What is needed.
Convert all the entries below into a JSON list of strings with one string per line, omitting blank lines and the picture lines.

□ □ □ □

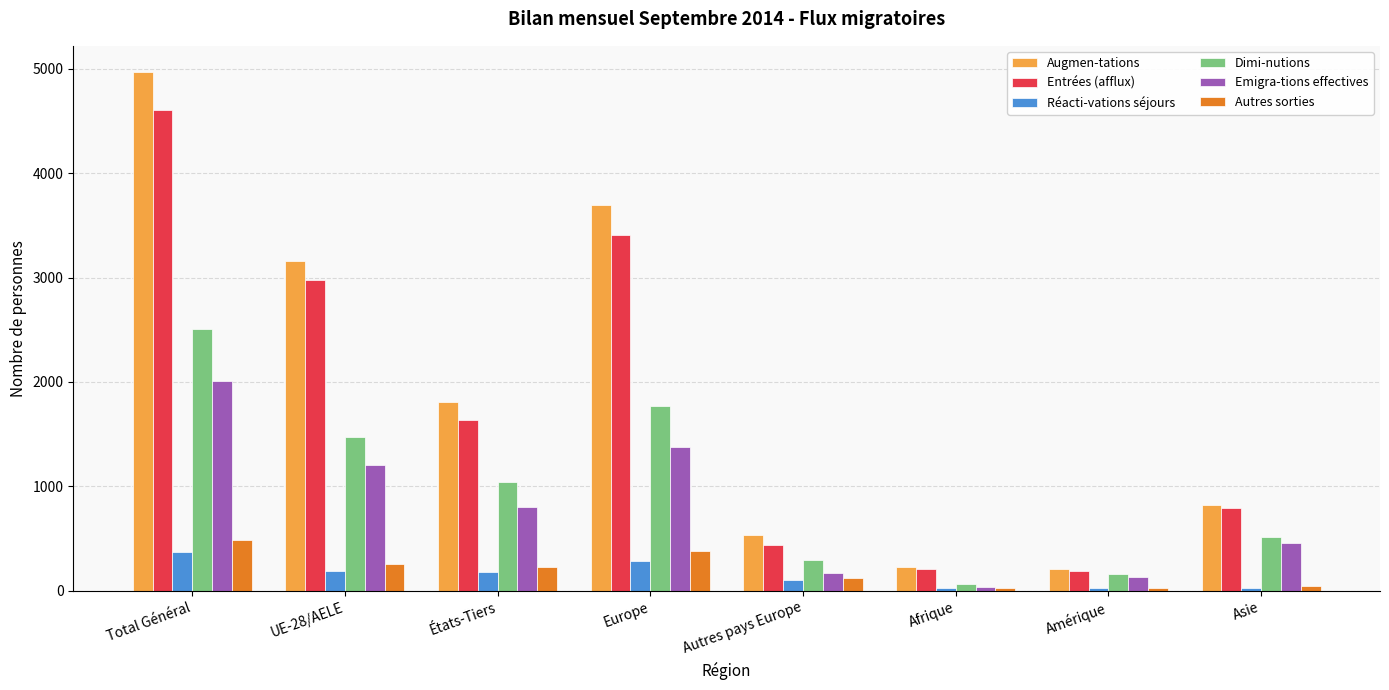

What is the approximate value of Réacti-vations séjours at Europe?

289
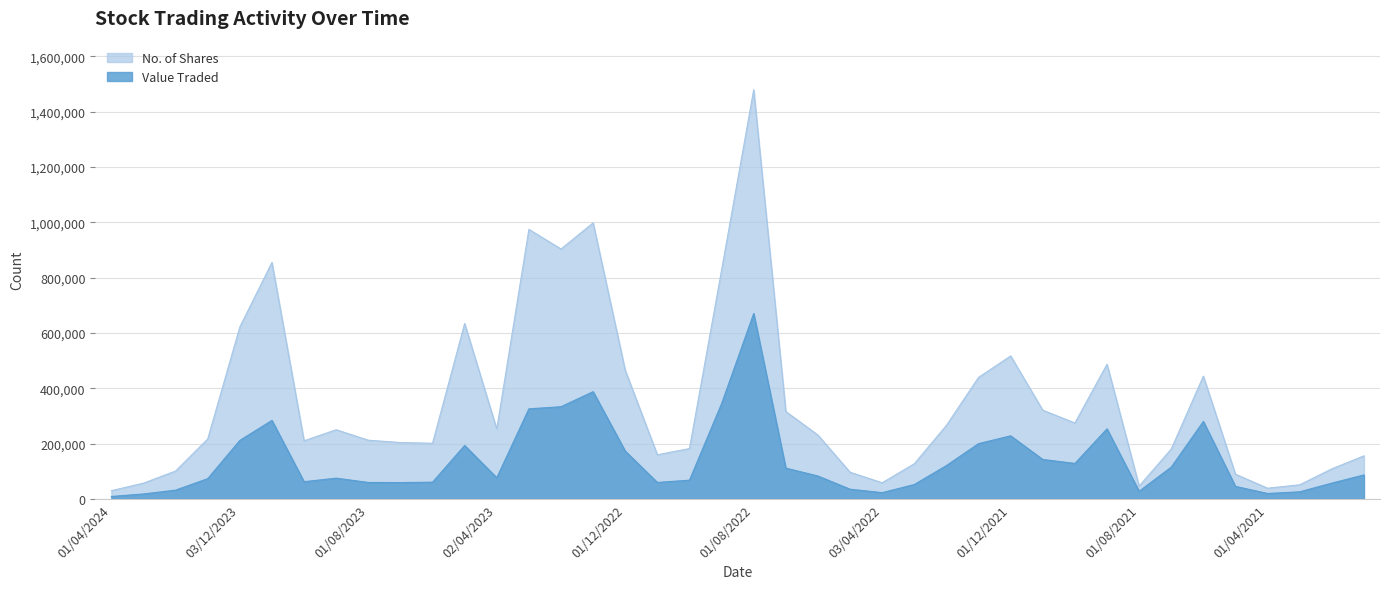

The Value Traded series shows 42623 at 01/03/2021. True or false?

False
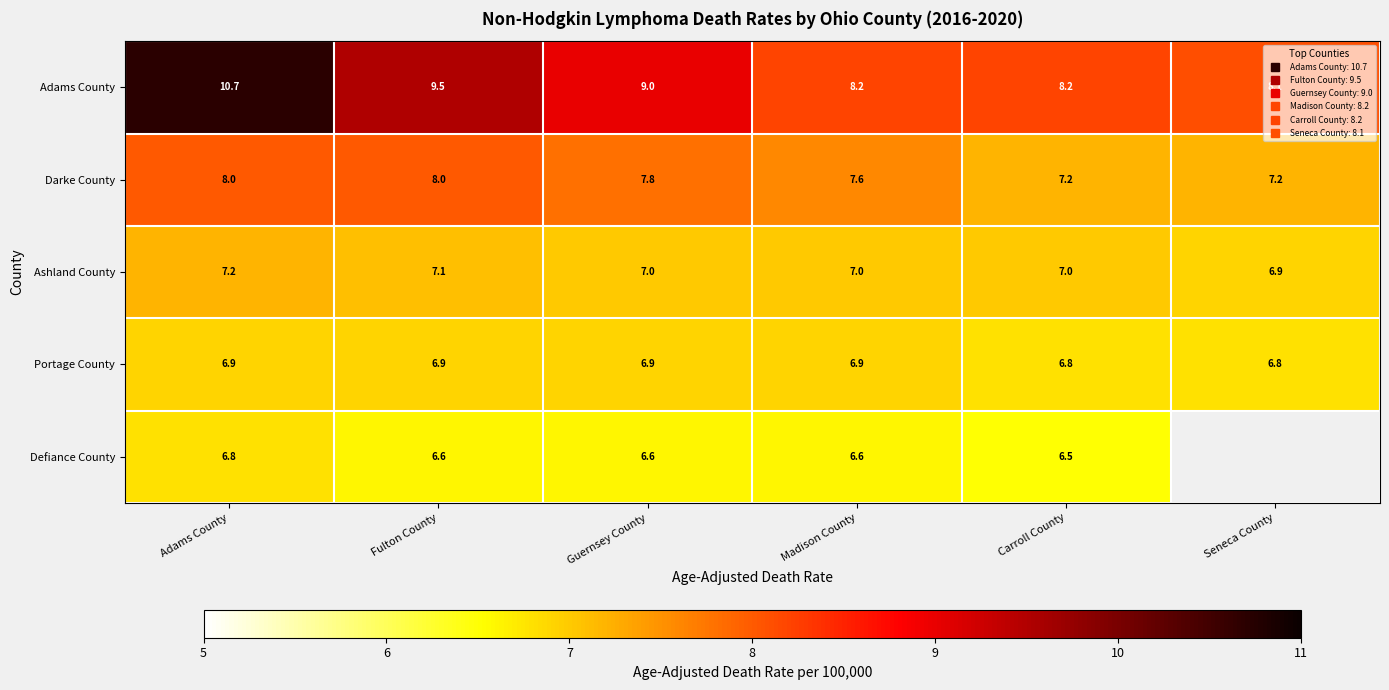

Where does the Ashland County series first go above 7?

Adams County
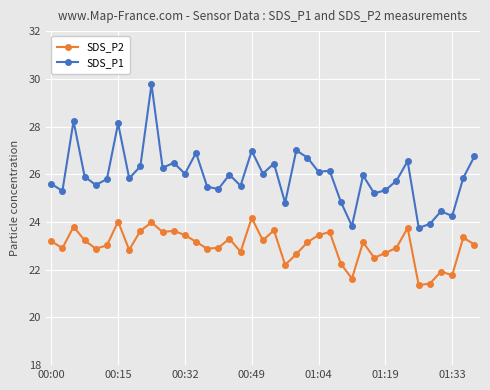

What is the value of the SDS_P1 point at the 33rd from the left?

26.6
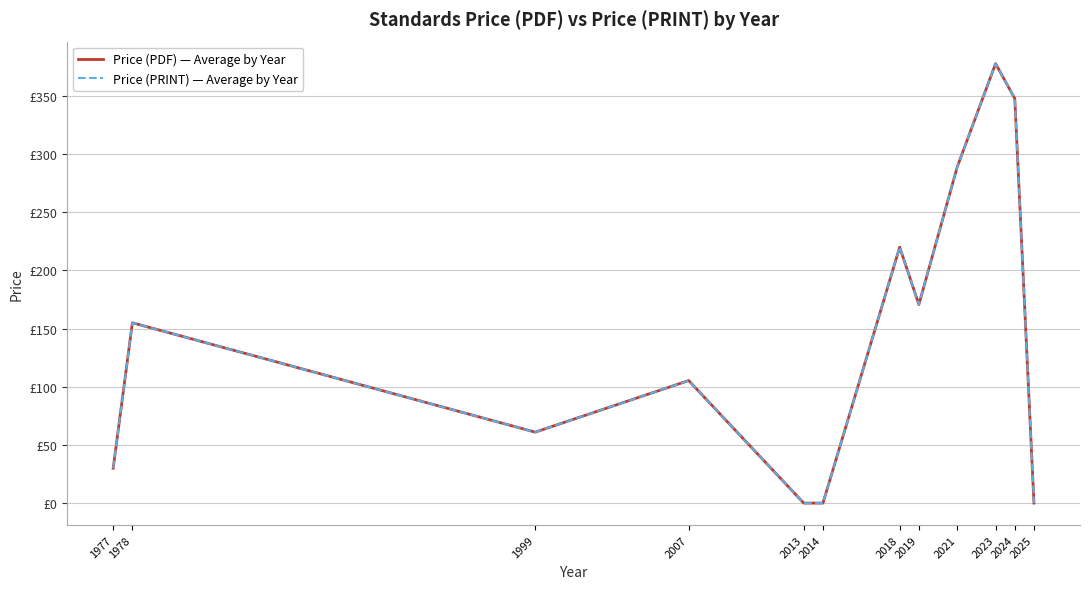

Which series has the largest total across all categories?

Price (PDF) — Average by Year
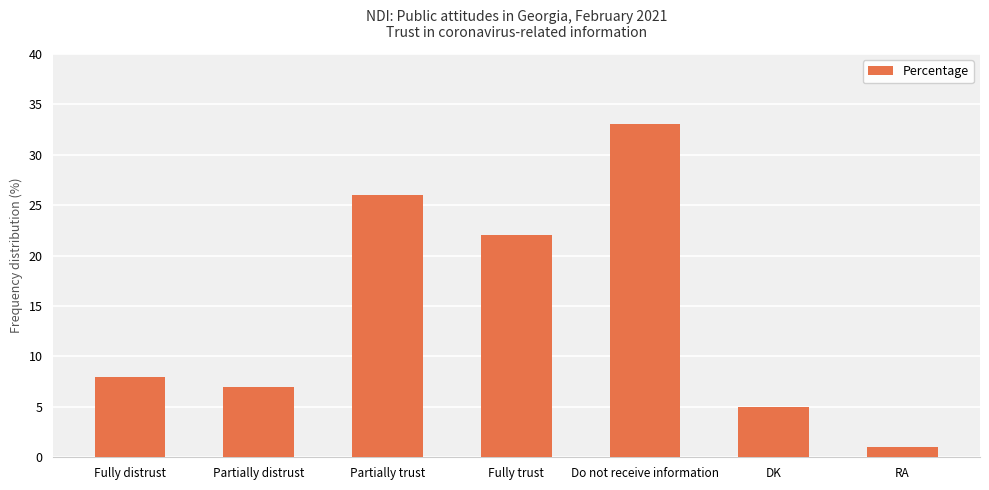

Reading left to right, transcribe all the data shown in this chart.

Fully distrust=8	Partially distrust=7	Partially trust=26	Fully trust=22	Do not receive information=33	DK=5	RA=1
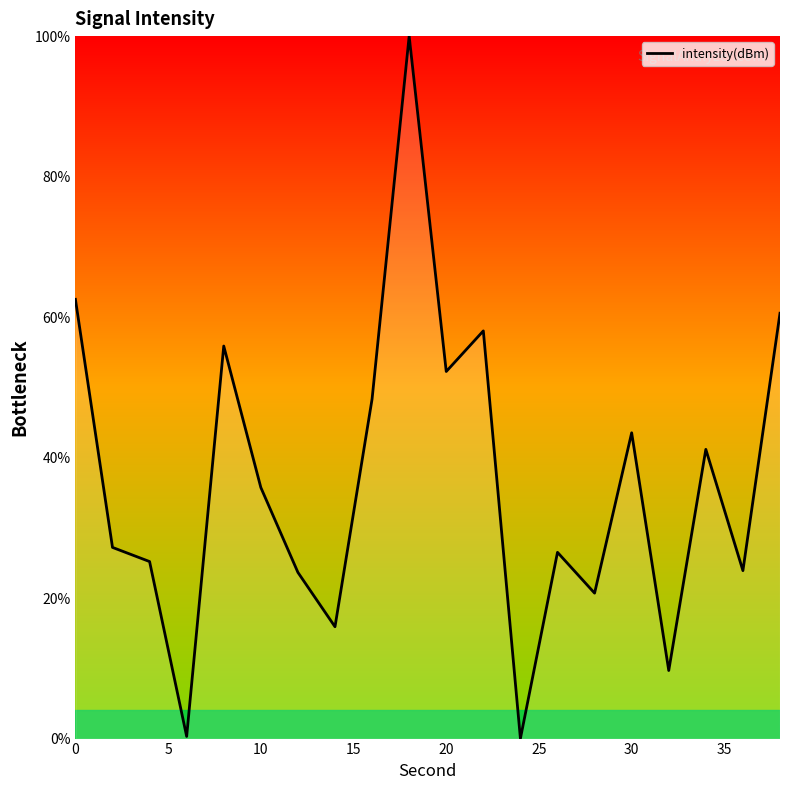

How many lines are shown in the chart?

1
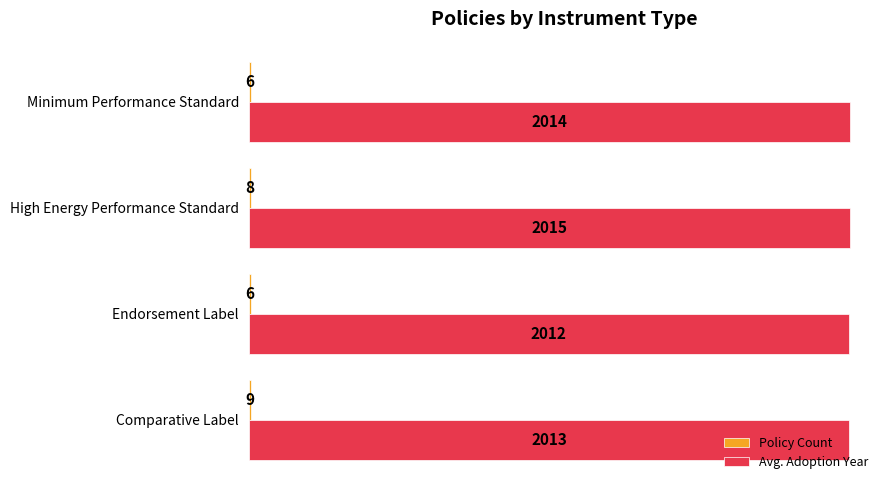

At which category is the sum across all series the highest?

High Energy Performance Standard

□ □ □ □

Solved problem.
[
  "What is the approximate value of Réacti-vations séjours at Europe?",
  "289",
  "The Value Traded series shows 42623 at 01/03/2021. True or false?",
  "False",
  "Where does the Ashland County series first go above 7?",
  "Adams County",
  "What is the value of the SDS_P1 point at the 33rd from the left?",
  "26.6",
  "Which series has the largest total across all categories?",
  "Price (PDF) — Average by Year",
  "Reading left to right, transcribe all the data shown in this chart.",
  "Fully distrust=8\tPartially distrust=7\tPartially trust=26\tFully trust=22\tDo not receive information=33\tDK=5\tRA=1",
  "How many lines are shown in the chart?",
  "1",
  "At which category is the sum across all series the highest?",
  "High Energy Performance Standard"
]